My heart was full yesterday afternoon. I had connected with the women who I really wanted to share a little something with in honor of Mother’s Day. Well, except my 89-year-old neighbor Kathleen. She LOVES the Deaton cut-out cookies. I have a box of them in the freezer ready to take to her tomorrow for our regular Saturday visit. None of these little things would be considered a “big” thing. But then again, I’m convinced that the little things ARE the big things in life. And this is really how we should live our lives.

I’m not sure if any of these little random acts of kindness makes a lick of difference to these ladies. This isn’t the point. The point is that I have been determined to express my love, care and appreciation to a few women this week rather than being disappointed that I don’t have a Mom or kids to celebrate Mother’s Day with. Rather than turning it inward, I challenged myself to turn outward and share my blessings with those around me.

Then, one more little thing happened. I’d stopped to pick up some groceries on my way home. Near the check-out counters, there were buckets and buckets of pre-packaged flowers for customers to pick-up for Mother’s Day. There were different kinds of bunches and different price points. I saw buckets of tulips and they simply made me smile.

Leaving my cart “in line,” I walked over by the flowers and drank in their beautiful colors and smells. I tried to stay out of the way of a couple who were picking through the flowers, determining what bunch they would buy. This is when I heard a tiny little voice in my head, “Buy the flowers, Dianne. Just buy them.”

I LOVE fresh flowers in the house. After we remodeled some of our current 105-year-old house, I made the decision to always have fresh flowers or a green plant on the island in the kitchen. There’s just something about walking into the kitchen and being greeted by a smiley bunch of flowers. As crazy as this sounds, seeing flowers shortly after I enter the house just makes me feel good. And so, I often have a vase of whatever flowers I picked up at the grocery store or from the neighborhood flower shop.

I haven’t had fresh flowers for a week or two. I just hadn’t been to the store. But yesterday? I listened to that little voice in my head. I bought a bouquet of red tulips. For no reason. Just because.  

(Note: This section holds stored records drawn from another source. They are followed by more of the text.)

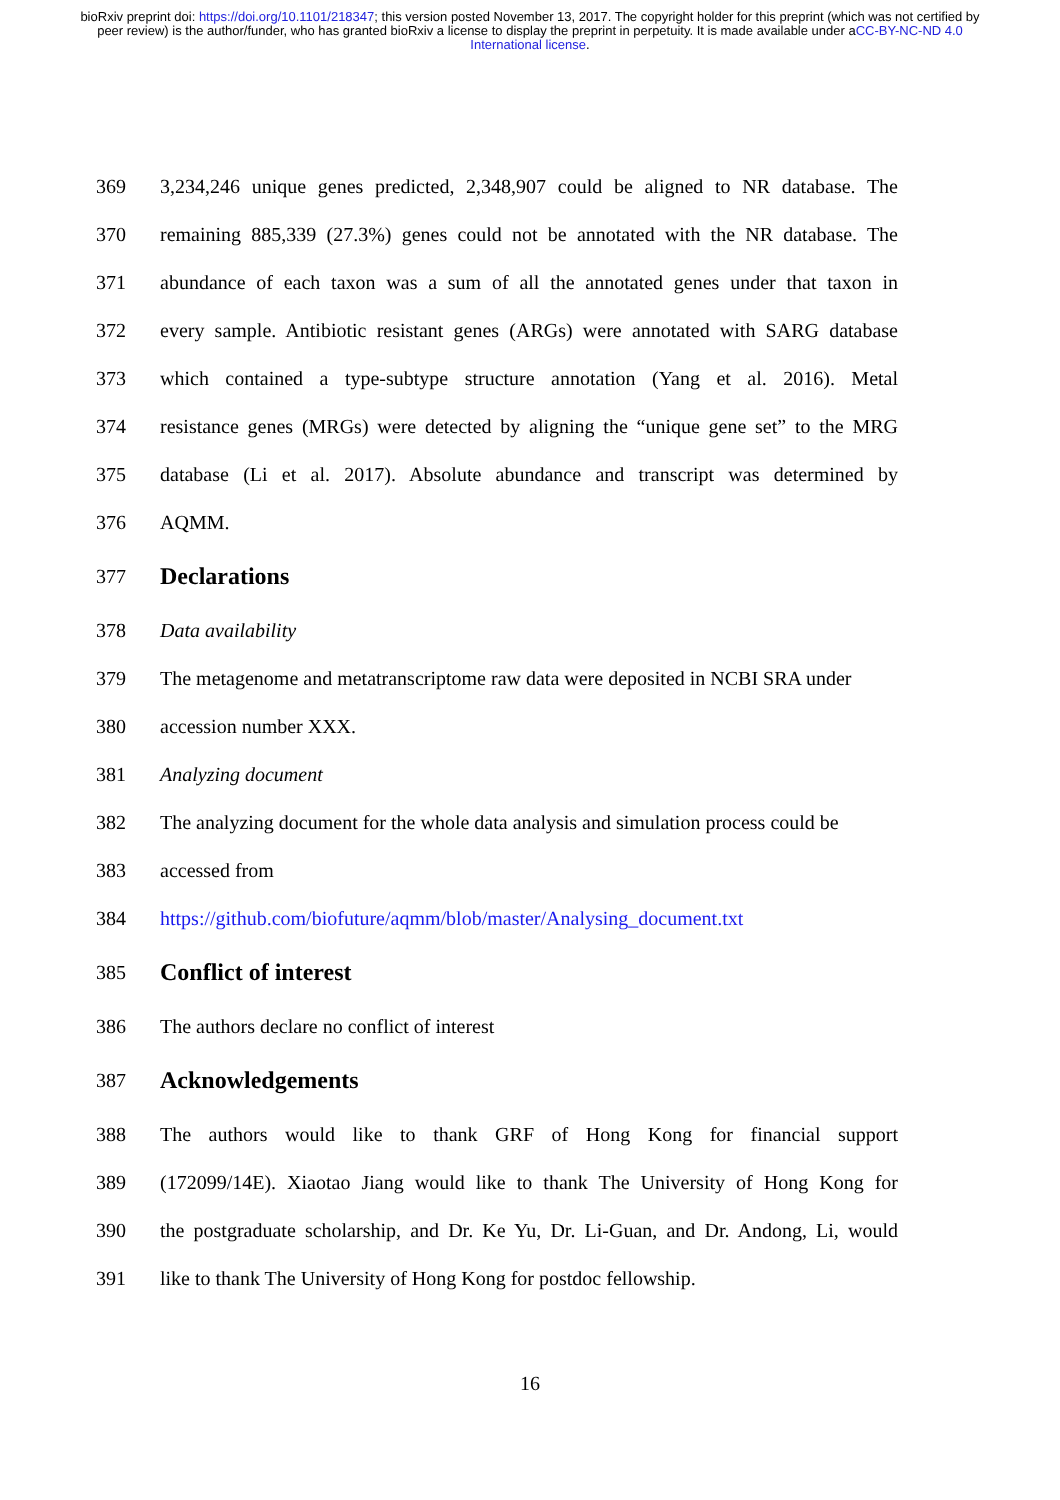bioRxiv preprint doi: https://doi.org/10.1101/218347; this version posted November 13, 2017. The copyright holder for this preprint (which was not certified by peer review) is the author/funder, who has granted bioRxiv a license to display the preprint in perpetuity. It is made available under aCC-BY-NC-ND 4.0 International license.
369 3,234,246 unique genes predicted, 2,348,907 could be aligned to NR database. The
370 remaining 885,339 (27.3%) genes could not be annotated with the NR database. The
371 abundance of each taxon was a sum of all the annotated genes under that taxon in
372 every sample. Antibiotic resistant genes (ARGs) were annotated with SARG database
373 which contained a type-subtype structure annotation (Yang et al. 2016). Metal
374 resistance genes (MRGs) were detected by aligning the “unique gene set” to the MRG
375 database (Li et al. 2017). Absolute abundance and transcript was determined by
376 AQMM.
377
Declarations
378 Data availability
379 The metagenome and metatranscriptome raw data were deposited in NCBI SRA under
380 accession number XXX.
381 Analyzing document
382 The analyzing document for the whole data analysis and simulation process could be
383 accessed from
384 https://github.com/biofuture/aqmm/blob/master/Analysing_document.txt
385
Conflict of interest
386 The authors declare no conflict of interest
387
Acknowledgements
388 The authors would like to thank GRF of Hong Kong for financial support
389 (172099/14E). Xiaotao Jiang would like to thank The University of Hong Kong for
390 the postgraduate scholarship, and Dr. Ke Yu, Dr. Li-Guan, and Dr. Andong, Li, would
391 like to thank The University of Hong Kong for postdoc fellowship.
16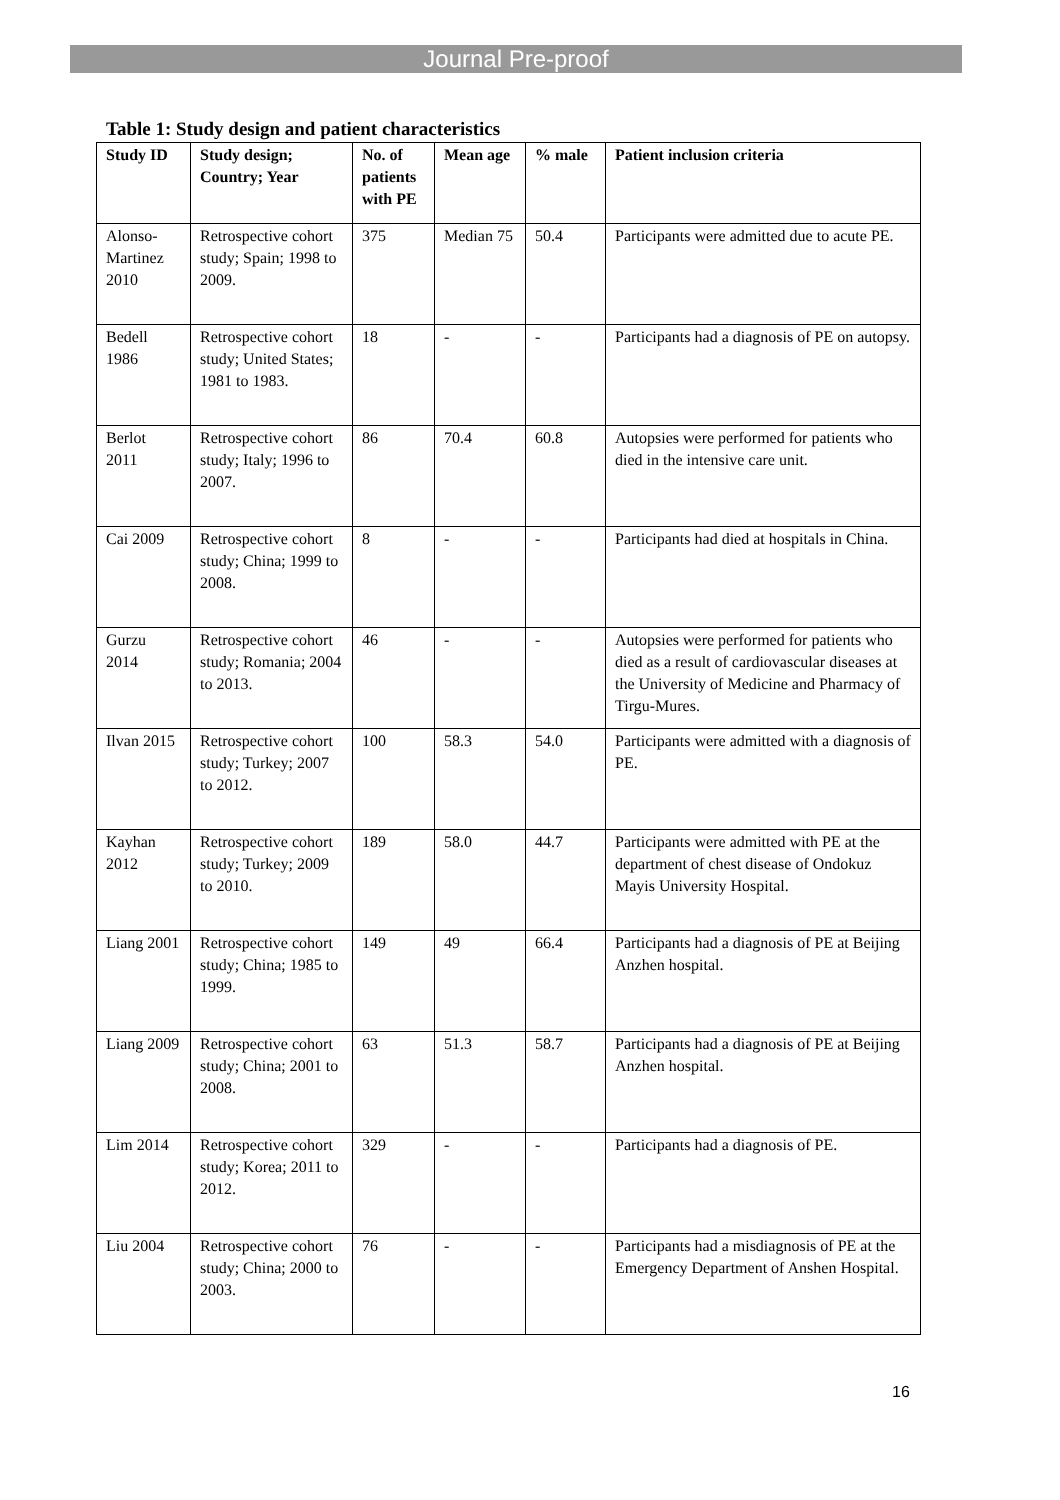Journal Pre-proof
Table 1: Study design and patient characteristics
| Study ID | Study design; Country; Year | No. of patients with PE | Mean age | % male | Patient inclusion criteria |
| --- | --- | --- | --- | --- | --- |
| Alonso-Martinez 2010 | Retrospective cohort study; Spain; 1998 to 2009. | 375 | Median 75 | 50.4 | Participants were admitted due to acute PE. |
| Bedell 1986 | Retrospective cohort study; United States; 1981 to 1983. | 18 | - | - | Participants had a diagnosis of PE on autopsy. |
| Berlot 2011 | Retrospective cohort study; Italy; 1996 to 2007. | 86 | 70.4 | 60.8 | Autopsies were performed for patients who died in the intensive care unit. |
| Cai 2009 | Retrospective cohort study; China; 1999 to 2008. | 8 | - | - | Participants had died at hospitals in China. |
| Gurzu 2014 | Retrospective cohort study; Romania; 2004 to 2013. | 46 | - | - | Autopsies were performed for patients who died as a result of cardiovascular diseases at the University of Medicine and Pharmacy of Tirgu-Mures. |
| Ilvan 2015 | Retrospective cohort study; Turkey; 2007 to 2012. | 100 | 58.3 | 54.0 | Participants were admitted with a diagnosis of PE. |
| Kayhan 2012 | Retrospective cohort study; Turkey; 2009 to 2010. | 189 | 58.0 | 44.7 | Participants were admitted with PE at the department of chest disease of Ondokuz Mayis University Hospital. |
| Liang 2001 | Retrospective cohort study; China; 1985 to 1999. | 149 | 49 | 66.4 | Participants had a diagnosis of PE at Beijing Anzhen hospital. |
| Liang 2009 | Retrospective cohort study; China; 2001 to 2008. | 63 | 51.3 | 58.7 | Participants had a diagnosis of PE at Beijing Anzhen hospital. |
| Lim 2014 | Retrospective cohort study; Korea; 2011 to 2012. | 329 | - | - | Participants had a diagnosis of PE. |
| Liu 2004 | Retrospective cohort study; China; 2000 to 2003. | 76 | - | - | Participants had a misdiagnosis of PE at the Emergency Department of Anshen Hospital. |
16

I’m not calling them Mother’s Day flowers. I’m calling them cheery flowers. Put-a-smile-on-my-face flowers. A little bit of sunshine flowers. Anything that reminds me that I am a blessed woman. I have had many, many women whose fingerprints are pressed into my very being. They have gifted me so much over the years. And sometimes, we really must remind them that we appreciate all that they have done for us.

Maybe you aren’t able to pick-up someone’s favorite lunch and stop by for a visit. Or a woman that you care about deeply lives too far to drop by with a beautiful hanging basket. It’s OK. The little acknowledgement does not HAVE to arrive by Sunday. And in all honestly, a real-life phone call might be the most appreciated gift of all. Or some other tiny little way to remember them in the next few days. Or just buy the little bunch of tulips and give them to someone. Anyone.

Maybe this Mother’s Day won’t be exactly as you would like. Or prefer. It’s really OK if you let it be OK. I hope that you will embrace finding a way to share a special moment or two with someone you care about this weekend. Decide that YOU look forward to blessing someone else more so than hoping someone will remember you.

Whether Mother’s Day is what you consider a Hallmark holiday or not, it really doesn’t matter. This is a great opportunity to celebrate someone else. I pray you embrace this opportunity.

For so many opportunities to bless others in giving, I am grateful.

Blessings –

Dianne

When a holiday comes along and we’re not sure what to do, we can become discouraged. May we see there is an alternative: a choice to give to others rather than expecting someone to remember us. I pray we embrace this attitude in our daily lives. Amen.